BEGIN DATA TO EXAMINE

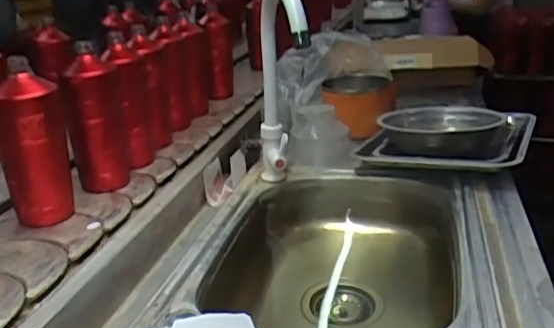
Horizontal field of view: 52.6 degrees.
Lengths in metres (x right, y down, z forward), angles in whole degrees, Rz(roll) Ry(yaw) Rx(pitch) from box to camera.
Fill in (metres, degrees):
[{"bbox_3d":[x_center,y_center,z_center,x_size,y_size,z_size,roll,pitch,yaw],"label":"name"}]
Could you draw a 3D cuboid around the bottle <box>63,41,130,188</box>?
[{"bbox_3d":[-0.268,-0.067,0.833,0.073,0.207,0.073,-9,22,-16],"label":"bottle"}]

END DATA TO EXAMINE

(ASSIGNMENT) Go through the data and show every line where "roll" occurs.

(EXERCISE RESPONSE)
Lengths in metres (x right, y down, z forward), angles in whole degrees, Rz(roll) Ry(yaw) Rx(pitch) from box to camera.
[{"bbox_3d":[x_center,y_center,z_center,x_size,y_size,z_size,roll,pitch,yaw],"label":"name"}]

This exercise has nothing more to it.